The biggest loser was Republican Linda McMahon, the former CEO of World Wrestling Entertainment, who spent about $47 million of her own cash on an unsuccessful quest to gain a seat in the Senate.

Beyond McMahon, the 2010 Losing Class includes Democrat Jeff Greene, a billionaire who spent $24 million in a fruitless quest to win the Democratic Senate nomination in Florida, and Carly Fiorina, the former Hewlett-Packard CEO who lost $5.5 million and the race against Sen. Barbara Boxer (D-Calif.)

The one winner in the group is Republican businessman Ron Johnson, who beat Sen. Russ Feingold (D-Wis.), one of the Senate’s most ardent champions of campaign finance reforms that would limit the role of big money in federal races.

Johnson’s victory, however, could well be attributed to the fact that he ran a hybrid fundraising operation. He put in $8 million but still raised another $4 million, which helped to generate volunteers for his campaign and created a path for supporters to feel invested in it.
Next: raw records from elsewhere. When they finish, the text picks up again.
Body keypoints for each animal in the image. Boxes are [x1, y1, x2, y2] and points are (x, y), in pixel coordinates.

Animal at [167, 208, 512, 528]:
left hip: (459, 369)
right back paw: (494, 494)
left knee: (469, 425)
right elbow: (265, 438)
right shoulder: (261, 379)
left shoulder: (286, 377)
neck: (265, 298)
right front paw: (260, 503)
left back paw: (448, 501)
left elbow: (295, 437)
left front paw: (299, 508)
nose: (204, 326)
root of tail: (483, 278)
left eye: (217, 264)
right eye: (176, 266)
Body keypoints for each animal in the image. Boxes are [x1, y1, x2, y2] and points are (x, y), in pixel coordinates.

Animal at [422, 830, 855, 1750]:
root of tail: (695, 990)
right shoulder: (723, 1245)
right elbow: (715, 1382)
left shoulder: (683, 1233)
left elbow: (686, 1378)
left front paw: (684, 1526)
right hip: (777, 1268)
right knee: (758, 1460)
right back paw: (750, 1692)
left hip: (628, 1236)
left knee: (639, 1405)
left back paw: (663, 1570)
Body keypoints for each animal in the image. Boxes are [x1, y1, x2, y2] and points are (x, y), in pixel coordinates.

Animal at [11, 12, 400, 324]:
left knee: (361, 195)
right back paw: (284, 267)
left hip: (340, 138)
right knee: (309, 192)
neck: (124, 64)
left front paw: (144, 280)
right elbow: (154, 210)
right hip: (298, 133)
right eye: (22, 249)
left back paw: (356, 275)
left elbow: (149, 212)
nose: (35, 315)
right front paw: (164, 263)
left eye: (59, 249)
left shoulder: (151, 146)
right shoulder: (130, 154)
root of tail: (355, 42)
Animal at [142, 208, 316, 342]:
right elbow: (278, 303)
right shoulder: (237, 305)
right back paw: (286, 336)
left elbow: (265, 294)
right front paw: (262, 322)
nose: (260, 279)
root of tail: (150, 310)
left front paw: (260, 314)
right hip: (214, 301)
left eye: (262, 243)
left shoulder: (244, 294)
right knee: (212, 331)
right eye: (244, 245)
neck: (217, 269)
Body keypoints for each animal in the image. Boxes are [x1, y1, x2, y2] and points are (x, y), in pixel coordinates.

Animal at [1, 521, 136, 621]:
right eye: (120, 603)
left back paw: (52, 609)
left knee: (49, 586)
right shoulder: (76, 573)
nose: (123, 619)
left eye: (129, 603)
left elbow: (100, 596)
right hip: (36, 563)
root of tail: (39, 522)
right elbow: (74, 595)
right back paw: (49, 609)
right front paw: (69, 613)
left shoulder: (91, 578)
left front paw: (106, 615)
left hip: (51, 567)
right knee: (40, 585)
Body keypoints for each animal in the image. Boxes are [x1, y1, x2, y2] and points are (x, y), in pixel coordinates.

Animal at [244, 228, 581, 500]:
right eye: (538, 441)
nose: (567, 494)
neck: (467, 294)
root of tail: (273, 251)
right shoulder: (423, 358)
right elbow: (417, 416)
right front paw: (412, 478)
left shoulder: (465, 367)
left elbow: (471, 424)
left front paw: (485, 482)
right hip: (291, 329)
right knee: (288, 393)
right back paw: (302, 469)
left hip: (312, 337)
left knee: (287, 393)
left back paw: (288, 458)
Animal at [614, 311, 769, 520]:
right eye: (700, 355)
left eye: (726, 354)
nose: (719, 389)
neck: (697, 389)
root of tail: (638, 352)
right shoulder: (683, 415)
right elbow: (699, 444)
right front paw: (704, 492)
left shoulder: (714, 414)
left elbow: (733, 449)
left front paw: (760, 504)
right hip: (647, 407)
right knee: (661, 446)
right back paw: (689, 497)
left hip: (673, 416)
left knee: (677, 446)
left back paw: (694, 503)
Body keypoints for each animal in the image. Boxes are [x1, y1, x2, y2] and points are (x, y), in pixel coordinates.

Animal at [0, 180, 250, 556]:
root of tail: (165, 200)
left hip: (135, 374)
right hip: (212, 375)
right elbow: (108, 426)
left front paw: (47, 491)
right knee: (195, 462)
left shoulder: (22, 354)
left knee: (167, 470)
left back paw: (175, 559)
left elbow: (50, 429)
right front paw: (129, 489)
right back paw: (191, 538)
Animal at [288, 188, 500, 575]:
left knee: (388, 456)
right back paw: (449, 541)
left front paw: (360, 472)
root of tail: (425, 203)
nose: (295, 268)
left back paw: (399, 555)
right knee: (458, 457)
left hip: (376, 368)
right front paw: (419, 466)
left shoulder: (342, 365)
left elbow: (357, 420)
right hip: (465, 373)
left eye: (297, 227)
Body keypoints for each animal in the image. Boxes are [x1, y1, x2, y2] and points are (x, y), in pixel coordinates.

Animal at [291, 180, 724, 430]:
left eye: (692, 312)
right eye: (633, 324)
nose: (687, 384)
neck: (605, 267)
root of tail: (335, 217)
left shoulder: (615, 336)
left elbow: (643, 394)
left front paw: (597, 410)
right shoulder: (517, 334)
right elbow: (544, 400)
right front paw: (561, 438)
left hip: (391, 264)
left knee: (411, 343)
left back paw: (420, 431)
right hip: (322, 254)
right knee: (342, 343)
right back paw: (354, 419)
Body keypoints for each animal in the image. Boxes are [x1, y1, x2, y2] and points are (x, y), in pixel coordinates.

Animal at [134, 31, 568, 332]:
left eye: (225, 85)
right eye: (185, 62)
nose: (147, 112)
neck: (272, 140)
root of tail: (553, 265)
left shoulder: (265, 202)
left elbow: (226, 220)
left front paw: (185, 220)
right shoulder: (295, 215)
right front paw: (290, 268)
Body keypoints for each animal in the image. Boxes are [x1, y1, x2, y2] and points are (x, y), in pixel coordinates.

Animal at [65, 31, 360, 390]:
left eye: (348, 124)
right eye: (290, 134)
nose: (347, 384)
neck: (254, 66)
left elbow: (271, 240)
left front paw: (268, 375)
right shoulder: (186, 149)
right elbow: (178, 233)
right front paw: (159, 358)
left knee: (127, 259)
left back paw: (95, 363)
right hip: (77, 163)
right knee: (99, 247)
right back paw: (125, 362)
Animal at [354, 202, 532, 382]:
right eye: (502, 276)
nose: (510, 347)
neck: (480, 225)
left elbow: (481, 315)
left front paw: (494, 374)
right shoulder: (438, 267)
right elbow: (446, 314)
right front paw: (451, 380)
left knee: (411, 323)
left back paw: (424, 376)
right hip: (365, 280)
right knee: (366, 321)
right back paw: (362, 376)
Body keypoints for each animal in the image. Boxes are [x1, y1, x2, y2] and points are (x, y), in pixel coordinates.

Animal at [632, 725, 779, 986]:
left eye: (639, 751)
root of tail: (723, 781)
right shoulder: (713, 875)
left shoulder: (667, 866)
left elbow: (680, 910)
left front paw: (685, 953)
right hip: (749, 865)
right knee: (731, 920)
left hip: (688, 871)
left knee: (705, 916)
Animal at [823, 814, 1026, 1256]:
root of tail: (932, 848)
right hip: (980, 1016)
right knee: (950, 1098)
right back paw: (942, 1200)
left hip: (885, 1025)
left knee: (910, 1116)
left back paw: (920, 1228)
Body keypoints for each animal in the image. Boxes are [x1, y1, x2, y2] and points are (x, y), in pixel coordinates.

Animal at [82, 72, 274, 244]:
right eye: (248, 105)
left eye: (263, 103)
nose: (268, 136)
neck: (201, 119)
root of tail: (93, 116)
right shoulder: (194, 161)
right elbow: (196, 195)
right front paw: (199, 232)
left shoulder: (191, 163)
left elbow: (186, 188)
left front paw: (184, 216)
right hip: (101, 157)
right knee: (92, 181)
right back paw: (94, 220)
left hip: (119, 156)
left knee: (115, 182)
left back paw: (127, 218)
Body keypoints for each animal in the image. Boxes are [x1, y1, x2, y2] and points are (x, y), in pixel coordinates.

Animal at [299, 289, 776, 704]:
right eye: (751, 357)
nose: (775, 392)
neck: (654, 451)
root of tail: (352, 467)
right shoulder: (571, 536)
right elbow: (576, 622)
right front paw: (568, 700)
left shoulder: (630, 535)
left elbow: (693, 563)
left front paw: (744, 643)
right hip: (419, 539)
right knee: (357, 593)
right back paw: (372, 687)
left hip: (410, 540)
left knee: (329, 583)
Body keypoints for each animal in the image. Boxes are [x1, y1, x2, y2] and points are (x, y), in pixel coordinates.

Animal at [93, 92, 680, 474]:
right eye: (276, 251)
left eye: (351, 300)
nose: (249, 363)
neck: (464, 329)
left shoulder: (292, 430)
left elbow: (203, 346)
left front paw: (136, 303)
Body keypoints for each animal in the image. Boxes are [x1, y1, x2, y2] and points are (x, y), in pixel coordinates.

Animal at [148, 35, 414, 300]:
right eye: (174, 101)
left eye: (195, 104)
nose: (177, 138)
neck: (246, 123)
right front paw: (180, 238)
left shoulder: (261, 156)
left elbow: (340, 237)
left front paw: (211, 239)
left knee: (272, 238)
Jennifer Steen, an expert on self-financers at Arizona State University, said, “The common thread among losing self-funders is inexperience, and they all started their campaign with serious deficiencies and some naïveté about their deficiencies. Others might call that arrogance or hubris.”

Whitman’s financial folly is all the more incredulous in that she did it in a state that has firmly and repeatedly rejected wealthy candidates who dig deep into their own bank accounts to turn their political dreams into realities.

In 1998, it was Al Checchi who spent $40 million to come in second in the Democratic governor’s primary. In 1994, it was Republican Michael Huffington who threw away $28 million in a failed Senate bid. In 2006, Steve Westfly’s $40 million only got him second in the Democratic governor primary. And Whitman’s primary opponent, Steve Poizner, lost $24 million in his effort to defeat her.